He also did these awesome Tolkien-esque maps of the database engine ecosystem: https://martin.kleppmann.com/2017/03/15/map-distributed-data...
Anyway, I inject this sort of stuff directly into my veins, so thanks very much for the post!
I am the CTO/Founder of YugaByte and author of the above post. Thanks for your comments, glad you liked the post! You make a great point about YugaByte DB using Apache Kudu to start out, but wanted to clarify a few things.
* This is a post about our architectural decisions in building a distributed SQL database, and less so about how we actually implement it. Hence there is no mention of any starting points as far as the codebase.
* Also, we have used the RocksDB and PostgreSQL codebases in their entirety in addition to Apache Kudu, and make no secret of this fact (https://docs.yugabyte.com/latest/architecture/concepts/ackno...).
Incredible work. And supporting full postgresql.
This does sound a lot like a marketing post. But me no cares. This is pretty awesome I'm rarely this hyped for a technology.
Funnily enough, all what I would call "NoSQL papers" are very well known, yet F5 is hardly ever talked about. As if some people would not like to admit they might have been wrong ;-)
What do you mean by this? There are lots of examples of distributed databases.
regarding the tone of the post, we are always open to feedback on how we can do better. let us know through any means possible incl. github and slack.

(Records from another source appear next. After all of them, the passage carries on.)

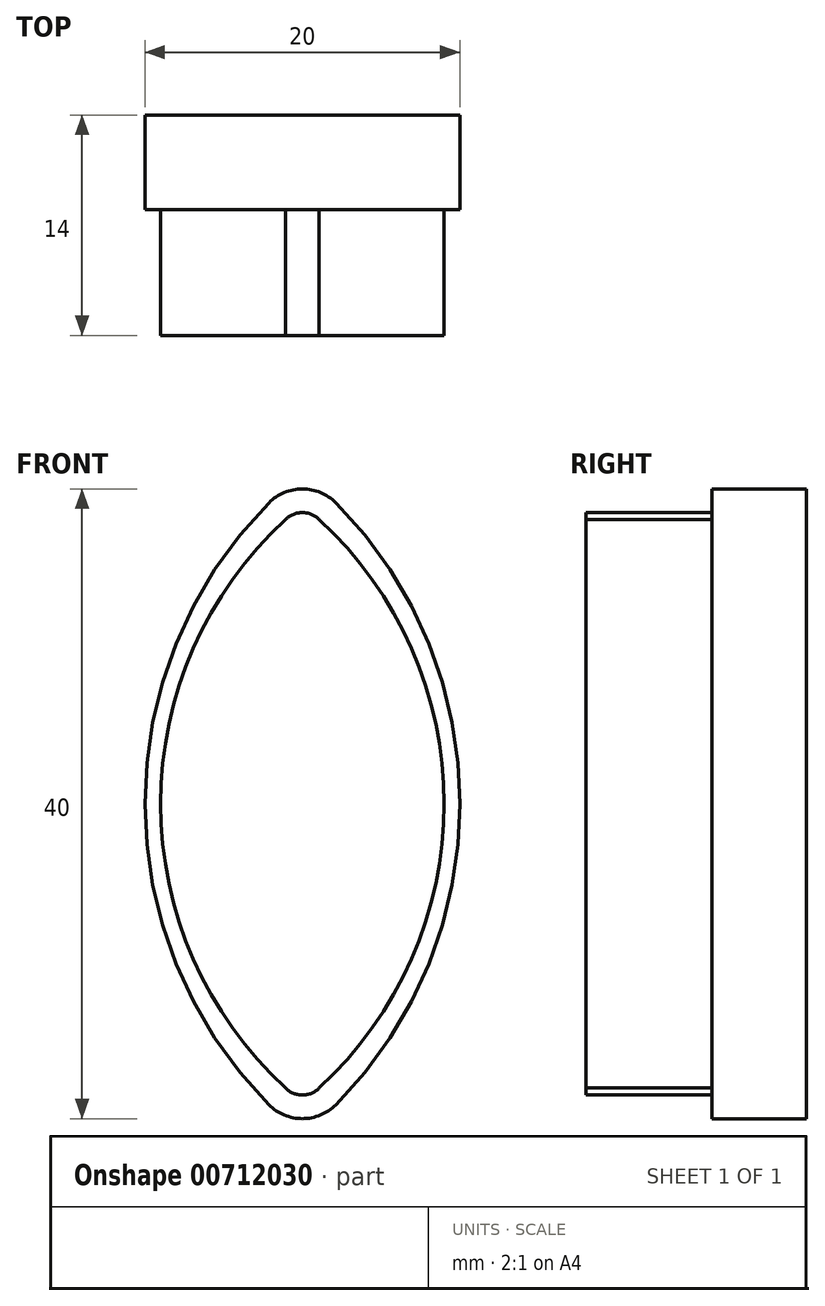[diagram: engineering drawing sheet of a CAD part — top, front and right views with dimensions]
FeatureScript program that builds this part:
annotation { "Feature Type Name" : "Feature", "Feature Type Description" : "" }
export const myFeature = defineFeature(function(context is Context, id is Id, definition is map)
    precondition{}
    {
        {
            var Q0;
            Q0=qCreatedBy(makeId("Front.planeOp"),FACE);
            var sketch = newSketch(context, id + "F0", { "sketchPlane" : qUnion([Q0])});
            skLineSegment(sketch, "E0.bottom", {"start": v(0, 0) * mm, "end": v(20, 0) * mm});
            skLineSegment(sketch, "E0.top", {"start": v(0, 40) * mm, "end": v(20, 40) * mm});
            skLineSegment(sketch, "E0.left", {"start": v(0, 0) * mm, "end": v(0, 40) * mm});
            skLineSegment(sketch, "E0.right", {"start": v(20, 0) * mm, "end": v(20, 40) * mm});
            skLineSegment(sketch, "E1", {"start": v(0, 20) * mm, "end": v(20, 20) * mm});
            skLineSegment(sketch, "E2", {"start": v(10, 0) * mm, "end": v(10, 40) * mm});
            skCircle(sketch, "E3", {"center": v(10, 37) * mm, "radius": 3 * mm});
            skCircle(sketch, "E4", {"center": v(10, 3) * mm, "radius": 3 * mm});
            skArc(sketch, "E5", {"start": v(7.87, 39.11) * mm, "mid": v(0, 20) * mm, "end": v(7.87, 0.89) * mm});
            skArc(sketch, "E6", {"start": v(12.13, 0.89) * mm, "mid": v(20, 20) * mm, "end": v(12.13, 39.11) * mm});
            skSolve(sketch);
        }
        {
            var Q0;
            {var subQ1=sQuery(id+"F0.wireOp",EDGE,"E1");var subQ3=sQuery(id+"F0.wireOp",EDGE,"E2");var subQ4=makeQuery(id+"F0.imprint","INTERSECT",VERTEX,{"derivedFrom":[subQ1,subQ3]});Q0=makeQuery(id+"F0.imprint","IMPRINT",FACE,{"disambiguationData":[TD([[makeQuery(id+"F0.imprint","IMPRINT",EDGE,{"disambiguationData":[TD([[subQ4,-1.0]])],"derivedFrom":subQ3}),1.0]])]});}
            var Q1;
            {var subQ1=sQuery(id+"F0.wireOp",EDGE,"E1");var subQ3=sQuery(id+"F0.wireOp",EDGE,"E2");var subQ4=makeQuery(id+"F0.imprint","INTERSECT",VERTEX,{"derivedFrom":[subQ1,subQ3]});Q1=makeQuery(id+"F0.imprint","IMPRINT",FACE,{"disambiguationData":[TD([[makeQuery(id+"F0.imprint","IMPRINT",EDGE,{"disambiguationData":[TD([[subQ4,-1.0]])],"derivedFrom":subQ3}),-1.0]])]});}
            var Q2;
            {var subQ1=sQuery(id+"F0.wireOp",EDGE,"E1");var subQ3=sQuery(id+"F0.wireOp",EDGE,"E2");var subQ4=makeQuery(id+"F0.imprint","INTERSECT",VERTEX,{"derivedFrom":[subQ1,subQ3]});Q2=makeQuery(id+"F0.imprint","IMPRINT",FACE,{"disambiguationData":[TD([[makeQuery(id+"F0.imprint","IMPRINT",EDGE,{"disambiguationData":[TD([[subQ4,1.0]])],"derivedFrom":subQ3}),1.0]])]});}
            var Q3;
            {var subQ1=sQuery(id+"F0.wireOp",EDGE,"E1");var subQ3=sQuery(id+"F0.wireOp",EDGE,"E2");var subQ4=makeQuery(id+"F0.imprint","INTERSECT",VERTEX,{"derivedFrom":[subQ1,subQ3]});Q3=makeQuery(id+"F0.imprint","IMPRINT",FACE,{"disambiguationData":[TD([[makeQuery(id+"F0.imprint","IMPRINT",EDGE,{"disambiguationData":[TD([[subQ4,1.0]])],"derivedFrom":subQ3}),-1.0]])]});}
            var Q4;
            {var subQ0=sQuery(id+"F0.wireOp",EDGE,"E4");var subQ4=makeQuery(id+"F0.imprint","INTERSECT",VERTEX,{"derivedFrom":[subQ0,sQuery(id+"F0.wireOp",EDGE,"E5")]});Q4=makeQuery(id+"F0.imprint","IMPRINT",FACE,{"disambiguationData":[TD([[makeQuery(id+"F0.imprint","IMPRINT",EDGE,{"disambiguationData":[TD([[subQ4,1.0]])],"derivedFrom":subQ0}),1.0]])]});}
            var Q5;
            {var subQ0=sQuery(id+"F0.wireOp",EDGE,"E4");var subQ4=makeQuery(id+"F0.imprint","INTERSECT",VERTEX,{"derivedFrom":[subQ0,sQuery(id+"F0.wireOp",EDGE,"E6")]});Q5=makeQuery(id+"F0.imprint","IMPRINT",FACE,{"disambiguationData":[TD([[makeQuery(id+"F0.imprint","IMPRINT",EDGE,{"disambiguationData":[TD([[subQ4,-1.0]])],"derivedFrom":subQ0}),1.0]])]});}
            var Q6;
            {var subQ0=sQuery(id+"F0.wireOp",EDGE,"E3");var subQ4=makeQuery(id+"F0.imprint","INTERSECT",VERTEX,{"derivedFrom":[subQ0,sQuery(id+"F0.wireOp",EDGE,"E5")]});Q6=makeQuery(id+"F0.imprint","IMPRINT",FACE,{"disambiguationData":[TD([[makeQuery(id+"F0.imprint","IMPRINT",EDGE,{"disambiguationData":[TD([[subQ4,-1.0]])],"derivedFrom":subQ0}),1.0]])]});}
            var Q7;
            {var subQ0=sQuery(id+"F0.wireOp",EDGE,"E3");var subQ4=makeQuery(id+"F0.imprint","INTERSECT",VERTEX,{"derivedFrom":[subQ0,sQuery(id+"F0.wireOp",EDGE,"E6")]});Q7=makeQuery(id+"F0.imprint","IMPRINT",FACE,{"disambiguationData":[TD([[makeQuery(id+"F0.imprint","IMPRINT",EDGE,{"disambiguationData":[TD([[subQ4,1.0]])],"derivedFrom":subQ0}),1.0]])]});}
            extrude(context, id + "F1", {"entities" : qUnion([Q0, Q1, Q2, Q3, Q4, Q5, Q6, Q7]), "depth" : 6 * mm, "offsetDistance" : 25 * mm});
        }
        {
            var Q0;
            Q0=makeQuery(id+"F1.opExtrude","CAP_FACE",FACE,{"disambiguationData":[OSD([sQuery(id+"F0.wireOp",EDGE,"E3"),sQuery(id+"F0.wireOp",EDGE,"E4"),sQuery(id+"F0.wireOp",EDGE,"E5"),sQuery(id+"F0.wireOp",EDGE,"E6")])],"isStart":false});
            var sketch = newSketch(context, id + "F2", { "sketchPlane" : qUnion([Q0])});
            skArc(sketch, "E7.0", {"start": v(11.07, 1.94) * mm, "mid": v(18.5, 20) * mm, "end": v(11.07, 38.06) * mm});
            skArc(sketch, "E7.1", {"start": v(8.93, 1.94) * mm, "mid": v(10, 1.5) * mm, "end": v(11.07, 1.94) * mm});
            skArc(sketch, "E7.2", {"start": v(8.93, 38.06) * mm, "mid": v(1.5, 20) * mm, "end": v(8.93, 1.94) * mm});
            skArc(sketch, "E7.3", {"start": v(11.07, 38.06) * mm, "mid": v(10, 38.5) * mm, "end": v(8.93, 38.06) * mm});
            skLineSegment(sketch, "E8", {"start": v(1.5, 20) * mm, "end": v(2.47, 20) * mm});
            skLineSegment(sketch, "E9", {"start": v(1.5, 20) * mm, "end": v(1, 20) * mm});
            skLineSegment(sketch, "E10", {"start": v(2.47, 20) * mm, "end": v(18.5, 20) * mm});
            skLineSegment(sketch, "E11", {"start": v(18.5, 20) * mm, "end": v(19, 20) * mm});
            skArc(sketch, "E12", {"start": v(8.93, 38.06) * mm, "mid": v(1, 20) * mm, "end": v(8.93, 1.94) * mm});
            skArc(sketch, "E13", {"start": v(11.07, 1.94) * mm, "mid": v(19, 20) * mm, "end": v(11.07, 38.06) * mm});
            skSolve(sketch);
        }
        {
            var Q0;
            Q0=makeQuery(id+"F2.imprint","IMPRINT",FACE,{"disambiguationData":[TD([[makeQuery(id+"F2.imprint","IMPRINT",EDGE,{"derivedFrom":sQuery(id+"F2.wireOp",EDGE,"E7.0")}),1.0]])]});
            var Q1;
            {var subQ3=sQuery(id+"F2.wireOp",EDGE,"E11");Q1=makeQuery(id+"F2.imprint","IMPRINT",FACE,{"disambiguationData":[TD([[makeQuery(id+"F2.imprint","IMPRINT",EDGE,{"derivedFrom":subQ3}),-1.0]])]});}
            var Q2;
            {var subQ3=sQuery(id+"F2.wireOp",EDGE,"E11");Q2=makeQuery(id+"F2.imprint","IMPRINT",FACE,{"disambiguationData":[TD([[makeQuery(id+"F2.imprint","IMPRINT",EDGE,{"derivedFrom":subQ3}),1.0]])]});}
            var Q3;
            {var subQ3=sQuery(id+"F2.wireOp",EDGE,"E9");Q3=makeQuery(id+"F2.imprint","IMPRINT",FACE,{"disambiguationData":[TD([[makeQuery(id+"F2.imprint","IMPRINT",EDGE,{"derivedFrom":subQ3}),1.0]])]});}
            var Q4;
            {var subQ3=sQuery(id+"F2.wireOp",EDGE,"E9");Q4=makeQuery(id+"F2.imprint","IMPRINT",FACE,{"disambiguationData":[TD([[makeQuery(id+"F2.imprint","IMPRINT",EDGE,{"derivedFrom":subQ3}),-1.0]])]});}
            extrude(context, id + "F3", {"entities" : qUnion([Q0, Q1, Q2, Q3, Q4]), "operationType" : NewBodyOperationType.ADD, "depth" : 8 * mm, "offsetDistance" : 25 * mm});
        }
    });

Under contention, a Calvin-based system will behave similarly to others which use optimistic locking schemes for Serializable isolation such as Postgres, or YB itself. There are advantages to the Calvin approach as well. For example, under Calvin, the system doesn't have to write out speculative intents to all data replicas in order to detect contention: The only writes to data storage are successful ones. The original paper only describes this briefly, but you can read about how FaunaDB has implemented it in more detail: https://fauna.com/blog/consistency-without-clocks-faunadb-tr...
It's also not a stretch to see how the protocol described in that post can be extended to support session transactions: Rather than executing a transaction per request, the transaction context is maintained for the life of the session and then dispatched to Calvin on commit. (This is in fact how we are implementing it in our SQL API feature.)

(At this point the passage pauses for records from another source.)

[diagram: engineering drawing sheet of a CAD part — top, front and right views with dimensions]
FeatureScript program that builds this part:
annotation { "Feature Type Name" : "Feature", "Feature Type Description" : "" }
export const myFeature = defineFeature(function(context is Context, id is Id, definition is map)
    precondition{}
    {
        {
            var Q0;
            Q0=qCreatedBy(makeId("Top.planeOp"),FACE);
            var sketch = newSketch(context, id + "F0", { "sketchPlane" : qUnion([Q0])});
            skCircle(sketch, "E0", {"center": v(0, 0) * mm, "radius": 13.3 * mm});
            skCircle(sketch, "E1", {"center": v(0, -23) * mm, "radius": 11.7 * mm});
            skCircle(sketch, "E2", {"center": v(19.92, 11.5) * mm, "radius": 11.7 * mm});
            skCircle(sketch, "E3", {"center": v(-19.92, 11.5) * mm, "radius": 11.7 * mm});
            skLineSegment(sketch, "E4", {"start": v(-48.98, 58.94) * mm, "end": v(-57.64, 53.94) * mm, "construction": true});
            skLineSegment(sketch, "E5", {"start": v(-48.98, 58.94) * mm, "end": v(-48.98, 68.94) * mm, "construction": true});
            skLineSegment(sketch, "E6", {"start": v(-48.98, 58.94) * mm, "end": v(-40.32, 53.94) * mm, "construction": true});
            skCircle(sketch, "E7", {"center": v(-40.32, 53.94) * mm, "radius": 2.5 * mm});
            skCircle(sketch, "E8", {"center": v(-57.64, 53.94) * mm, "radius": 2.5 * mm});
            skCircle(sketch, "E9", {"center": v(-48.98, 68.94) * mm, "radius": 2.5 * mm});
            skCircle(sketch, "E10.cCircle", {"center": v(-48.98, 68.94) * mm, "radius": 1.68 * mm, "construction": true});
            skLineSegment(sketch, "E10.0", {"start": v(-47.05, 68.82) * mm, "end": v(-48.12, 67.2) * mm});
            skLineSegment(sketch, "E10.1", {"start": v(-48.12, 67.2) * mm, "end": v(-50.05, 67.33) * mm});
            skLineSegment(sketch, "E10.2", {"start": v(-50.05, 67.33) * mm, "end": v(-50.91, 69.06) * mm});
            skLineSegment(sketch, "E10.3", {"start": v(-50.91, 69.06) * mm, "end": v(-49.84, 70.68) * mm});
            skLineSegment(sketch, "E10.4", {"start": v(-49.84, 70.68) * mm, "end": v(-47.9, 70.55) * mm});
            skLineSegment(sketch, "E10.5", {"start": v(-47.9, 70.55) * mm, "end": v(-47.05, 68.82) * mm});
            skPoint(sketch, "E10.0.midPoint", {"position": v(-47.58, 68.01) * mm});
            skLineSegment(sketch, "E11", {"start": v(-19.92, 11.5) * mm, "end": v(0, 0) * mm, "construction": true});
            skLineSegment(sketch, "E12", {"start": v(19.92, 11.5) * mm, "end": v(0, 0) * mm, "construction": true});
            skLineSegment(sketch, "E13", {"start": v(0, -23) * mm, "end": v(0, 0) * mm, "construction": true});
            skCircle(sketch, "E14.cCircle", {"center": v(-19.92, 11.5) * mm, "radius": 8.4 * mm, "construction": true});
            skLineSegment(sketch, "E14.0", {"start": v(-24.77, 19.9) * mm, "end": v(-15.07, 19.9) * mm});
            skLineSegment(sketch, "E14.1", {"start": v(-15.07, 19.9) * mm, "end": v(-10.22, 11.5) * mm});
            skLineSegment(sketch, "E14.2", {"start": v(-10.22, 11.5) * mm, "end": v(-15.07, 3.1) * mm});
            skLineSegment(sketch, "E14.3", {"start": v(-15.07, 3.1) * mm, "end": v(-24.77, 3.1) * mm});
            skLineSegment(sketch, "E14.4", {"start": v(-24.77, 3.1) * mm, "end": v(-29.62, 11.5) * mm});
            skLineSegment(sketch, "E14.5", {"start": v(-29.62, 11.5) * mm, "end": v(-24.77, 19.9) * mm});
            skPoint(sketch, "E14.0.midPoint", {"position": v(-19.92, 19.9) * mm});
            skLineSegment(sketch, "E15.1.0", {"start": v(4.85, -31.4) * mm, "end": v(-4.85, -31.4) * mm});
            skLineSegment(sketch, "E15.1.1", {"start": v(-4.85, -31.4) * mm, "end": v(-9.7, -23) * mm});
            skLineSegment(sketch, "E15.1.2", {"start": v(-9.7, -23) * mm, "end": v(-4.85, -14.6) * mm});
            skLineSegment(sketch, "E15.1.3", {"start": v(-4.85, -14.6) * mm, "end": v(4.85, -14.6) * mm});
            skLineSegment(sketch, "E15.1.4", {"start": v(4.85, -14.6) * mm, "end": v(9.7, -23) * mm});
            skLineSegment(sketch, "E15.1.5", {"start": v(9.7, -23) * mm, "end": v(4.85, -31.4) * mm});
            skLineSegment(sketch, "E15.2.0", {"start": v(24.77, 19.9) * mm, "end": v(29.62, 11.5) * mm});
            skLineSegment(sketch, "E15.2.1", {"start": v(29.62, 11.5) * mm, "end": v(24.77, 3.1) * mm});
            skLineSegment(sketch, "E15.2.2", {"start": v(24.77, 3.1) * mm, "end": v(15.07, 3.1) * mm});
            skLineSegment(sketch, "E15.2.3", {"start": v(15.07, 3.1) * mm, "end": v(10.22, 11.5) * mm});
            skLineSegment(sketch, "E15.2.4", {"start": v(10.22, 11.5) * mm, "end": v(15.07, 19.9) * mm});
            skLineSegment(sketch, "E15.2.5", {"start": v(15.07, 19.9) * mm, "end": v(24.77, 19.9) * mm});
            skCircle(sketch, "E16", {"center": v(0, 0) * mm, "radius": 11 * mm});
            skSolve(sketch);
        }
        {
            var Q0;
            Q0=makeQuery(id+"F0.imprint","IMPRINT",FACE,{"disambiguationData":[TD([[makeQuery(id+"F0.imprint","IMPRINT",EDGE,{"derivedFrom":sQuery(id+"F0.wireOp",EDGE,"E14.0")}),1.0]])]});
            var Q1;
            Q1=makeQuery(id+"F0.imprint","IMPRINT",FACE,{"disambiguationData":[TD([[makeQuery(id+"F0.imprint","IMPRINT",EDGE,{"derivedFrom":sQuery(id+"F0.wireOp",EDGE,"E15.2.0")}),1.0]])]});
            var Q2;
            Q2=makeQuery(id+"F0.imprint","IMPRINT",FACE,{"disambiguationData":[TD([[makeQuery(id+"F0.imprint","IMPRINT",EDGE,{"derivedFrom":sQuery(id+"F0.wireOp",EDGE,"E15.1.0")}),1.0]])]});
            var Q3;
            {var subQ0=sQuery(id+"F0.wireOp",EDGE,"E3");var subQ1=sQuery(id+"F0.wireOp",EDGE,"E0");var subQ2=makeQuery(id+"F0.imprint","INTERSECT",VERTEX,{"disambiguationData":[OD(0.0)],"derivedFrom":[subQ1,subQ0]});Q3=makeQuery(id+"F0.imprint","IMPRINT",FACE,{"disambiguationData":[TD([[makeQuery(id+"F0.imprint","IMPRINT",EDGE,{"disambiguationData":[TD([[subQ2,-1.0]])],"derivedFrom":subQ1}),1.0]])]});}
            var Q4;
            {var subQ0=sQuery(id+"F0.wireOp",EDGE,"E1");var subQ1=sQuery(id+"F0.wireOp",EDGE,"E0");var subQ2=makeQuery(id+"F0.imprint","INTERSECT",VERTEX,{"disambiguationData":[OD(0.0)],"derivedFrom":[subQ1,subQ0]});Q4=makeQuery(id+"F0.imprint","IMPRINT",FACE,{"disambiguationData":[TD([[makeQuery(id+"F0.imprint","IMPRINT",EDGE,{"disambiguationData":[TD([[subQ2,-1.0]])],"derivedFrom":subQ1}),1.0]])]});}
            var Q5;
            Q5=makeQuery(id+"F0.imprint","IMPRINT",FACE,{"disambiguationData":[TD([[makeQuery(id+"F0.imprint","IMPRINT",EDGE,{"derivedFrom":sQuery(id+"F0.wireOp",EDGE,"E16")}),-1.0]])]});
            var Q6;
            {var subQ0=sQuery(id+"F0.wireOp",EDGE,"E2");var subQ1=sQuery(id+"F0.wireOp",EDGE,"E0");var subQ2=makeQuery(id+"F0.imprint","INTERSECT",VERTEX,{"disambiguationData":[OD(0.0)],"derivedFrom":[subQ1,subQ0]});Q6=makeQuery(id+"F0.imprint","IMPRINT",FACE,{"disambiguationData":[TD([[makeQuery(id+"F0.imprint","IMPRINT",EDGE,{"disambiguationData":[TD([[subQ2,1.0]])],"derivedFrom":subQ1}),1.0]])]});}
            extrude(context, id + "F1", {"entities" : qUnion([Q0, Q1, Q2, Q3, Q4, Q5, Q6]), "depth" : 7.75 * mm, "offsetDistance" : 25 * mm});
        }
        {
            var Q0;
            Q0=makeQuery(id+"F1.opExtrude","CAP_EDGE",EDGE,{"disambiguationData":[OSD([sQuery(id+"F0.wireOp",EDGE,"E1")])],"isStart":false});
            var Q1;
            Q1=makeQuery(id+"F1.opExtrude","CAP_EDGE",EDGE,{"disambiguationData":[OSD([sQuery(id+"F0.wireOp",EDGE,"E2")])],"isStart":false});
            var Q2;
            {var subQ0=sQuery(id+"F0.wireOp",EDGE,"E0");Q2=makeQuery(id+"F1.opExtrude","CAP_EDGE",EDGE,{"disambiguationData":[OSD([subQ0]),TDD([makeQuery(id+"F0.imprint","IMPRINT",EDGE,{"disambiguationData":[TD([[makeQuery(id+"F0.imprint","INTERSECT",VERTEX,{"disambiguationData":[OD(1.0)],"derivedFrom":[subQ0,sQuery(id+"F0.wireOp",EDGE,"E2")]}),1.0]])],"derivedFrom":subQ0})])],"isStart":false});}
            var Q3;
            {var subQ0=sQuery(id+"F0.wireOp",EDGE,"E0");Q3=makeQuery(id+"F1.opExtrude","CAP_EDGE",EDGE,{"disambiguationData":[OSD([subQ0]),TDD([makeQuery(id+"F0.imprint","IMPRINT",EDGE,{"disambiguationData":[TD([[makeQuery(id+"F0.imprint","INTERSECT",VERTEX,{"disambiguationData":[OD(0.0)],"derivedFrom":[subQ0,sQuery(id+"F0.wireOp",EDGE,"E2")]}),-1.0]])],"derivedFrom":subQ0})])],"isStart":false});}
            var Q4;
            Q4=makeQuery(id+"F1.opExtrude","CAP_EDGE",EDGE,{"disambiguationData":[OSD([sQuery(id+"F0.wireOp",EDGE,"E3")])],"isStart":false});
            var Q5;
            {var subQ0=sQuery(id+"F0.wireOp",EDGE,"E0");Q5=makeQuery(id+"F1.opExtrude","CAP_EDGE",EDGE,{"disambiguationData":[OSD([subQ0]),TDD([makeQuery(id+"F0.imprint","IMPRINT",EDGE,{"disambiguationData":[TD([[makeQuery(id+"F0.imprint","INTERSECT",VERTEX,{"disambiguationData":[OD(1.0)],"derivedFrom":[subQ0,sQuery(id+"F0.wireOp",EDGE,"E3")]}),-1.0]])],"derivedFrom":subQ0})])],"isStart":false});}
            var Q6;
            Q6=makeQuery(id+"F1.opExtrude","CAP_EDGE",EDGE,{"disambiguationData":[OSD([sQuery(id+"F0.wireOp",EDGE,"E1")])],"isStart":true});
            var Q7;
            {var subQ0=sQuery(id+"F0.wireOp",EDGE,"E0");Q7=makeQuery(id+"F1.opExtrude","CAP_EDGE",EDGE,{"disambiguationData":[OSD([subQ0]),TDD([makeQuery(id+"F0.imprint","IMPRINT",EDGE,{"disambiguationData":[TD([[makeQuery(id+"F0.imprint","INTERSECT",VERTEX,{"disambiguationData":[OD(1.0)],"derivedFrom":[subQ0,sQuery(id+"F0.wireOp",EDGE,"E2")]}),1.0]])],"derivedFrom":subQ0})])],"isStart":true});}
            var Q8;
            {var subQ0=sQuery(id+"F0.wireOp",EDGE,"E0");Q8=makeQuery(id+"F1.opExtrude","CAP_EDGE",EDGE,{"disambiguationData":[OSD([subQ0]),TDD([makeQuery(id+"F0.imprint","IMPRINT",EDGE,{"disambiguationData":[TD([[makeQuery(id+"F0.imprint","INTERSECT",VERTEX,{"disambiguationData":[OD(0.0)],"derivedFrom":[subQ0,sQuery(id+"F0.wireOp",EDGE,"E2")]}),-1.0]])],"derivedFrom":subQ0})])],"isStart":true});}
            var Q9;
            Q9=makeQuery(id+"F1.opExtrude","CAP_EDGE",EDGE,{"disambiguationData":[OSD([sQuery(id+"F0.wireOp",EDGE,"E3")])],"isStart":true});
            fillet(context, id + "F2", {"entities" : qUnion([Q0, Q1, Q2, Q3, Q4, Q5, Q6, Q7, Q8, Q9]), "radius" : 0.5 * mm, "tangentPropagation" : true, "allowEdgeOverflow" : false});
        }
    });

I would instead say that one of the more significant differences between Calvin and Spanner is the latter's much stricter requirements it places on its hardware (i.e. clock accuracy) in order to maintain its correctness guarantees; a weakness its variants also share.
Reference to querying Cosmos with SQL: https://docs.microsoft.com/en-us/azure/cosmos-db/how-to-sql-...
1) BESPOKV: Application Tailored Scale-Out Key-Value Stores
2) ClusterOn: Building Highly Configurable and Reusable Clustered Data Services using Simple Data Nodes
DynomiteDB from Netflix allowed to scale singe server NoSQL stores. https://github.com/Netflix/dynomite.
From a technical perspective, I'd guess that the reason was because it makes local transactions trickier to do. Spanner has a philosophy of avoiding work that isn't required, and knows how to optimize transactions that don't require 2PC-ing data on different servers.
Table interleaving is also important to ensure that correlated data that is colocated in the same server in the cluster.
I'm sorry you're all offended that I'm on legacy projects right now and we're not at this point yet.